• **Stated exercise A**:
In the book description on the Ottoman Empire's decline below, who abolished the Sultanate, and in what year?
• **Stated exercise B**:
Continue the book description on the Ottoman Empire's decline below, picking up right after its final sentence.
* BEGIN Passage provided *
The Decline and Fall of the Ottoman Empire
offers a provocative view of the empire’s decline, from the failure to
take Vienna in 1683 to the abolition of the Sultanate by Mustafa Kemal
(Atatürk) in 1922 during a revolutionary upsurge in Turkish national
pride. The narrative contains instances of violent revolt and bloody
reprisals, such as the massacres of Armenians in 1896, and other “ethnic
episodes” in Crete and Macedonia. More generally, it emphasizes
recurring problems: competition between religious and secular authority;
the acceptance or rejection of Western ideas; and the strength or
weakness of successive Sultans. The book also highlights the special
challenges of the early twentieth century, when railways and oilfields
gave new importance to Ottoman lands in the Middle East.
* END Passage provided *
* BEGIN Entries provided *
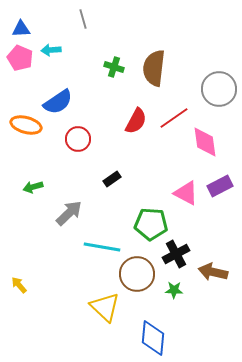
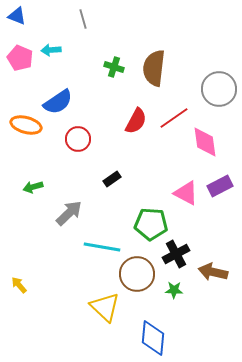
blue triangle: moved 4 px left, 13 px up; rotated 24 degrees clockwise
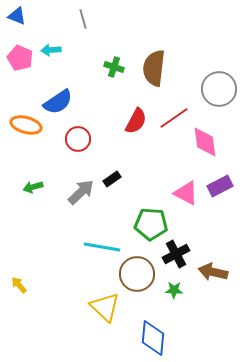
gray arrow: moved 12 px right, 21 px up
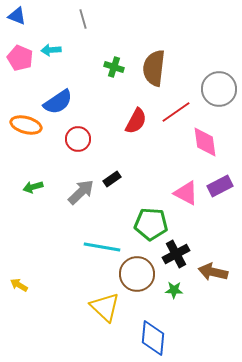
red line: moved 2 px right, 6 px up
yellow arrow: rotated 18 degrees counterclockwise
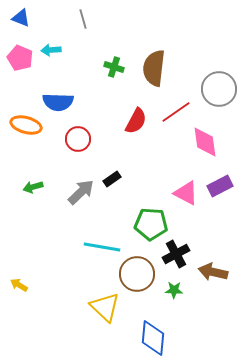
blue triangle: moved 4 px right, 2 px down
blue semicircle: rotated 36 degrees clockwise
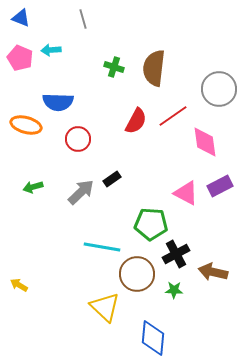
red line: moved 3 px left, 4 px down
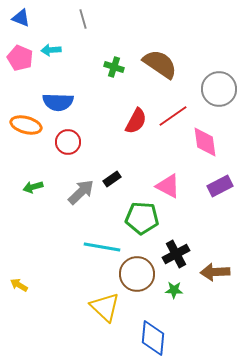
brown semicircle: moved 6 px right, 4 px up; rotated 117 degrees clockwise
red circle: moved 10 px left, 3 px down
pink triangle: moved 18 px left, 7 px up
green pentagon: moved 9 px left, 6 px up
brown arrow: moved 2 px right; rotated 16 degrees counterclockwise
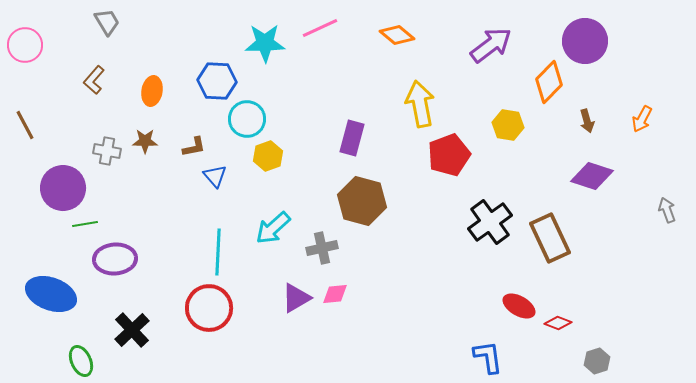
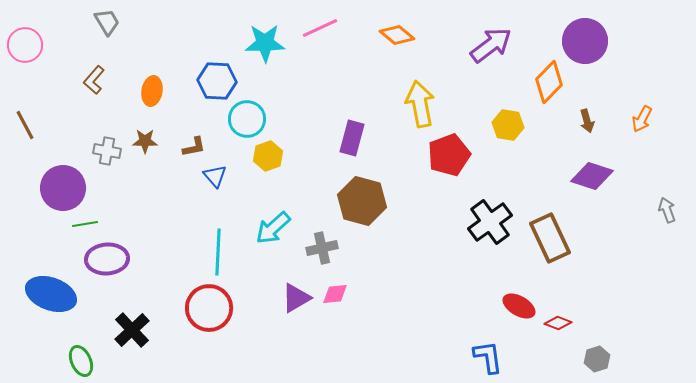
purple ellipse at (115, 259): moved 8 px left
gray hexagon at (597, 361): moved 2 px up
* END Entries provided *
• **Task answer A**:
Mustafa Kemal (Atatürk), in 1922.

• **Task answer B**:
Events
of the past few years have placed the problems that faced the last
Sultans back on the world agenda. The old empire’s outposts in the
Balkans and in Iraq are still considered trouble spots. Alan Palmer
offers considerable insight into the historical roots of many
contemporary problems: the Kurdish struggle for survival, the sad
continuity of conflict in Lebanon, and the centuries-old Muslim presence
in Sarajevo. He also recounts the Ottoman Empire’s lingering interests
in their oil-rich Libyan provinces. By exploring that legacy over the
past three centuries, The Decline and Fall of the Ottoman Empire examines a past whose effect on the present may go a long way toward explaining the future.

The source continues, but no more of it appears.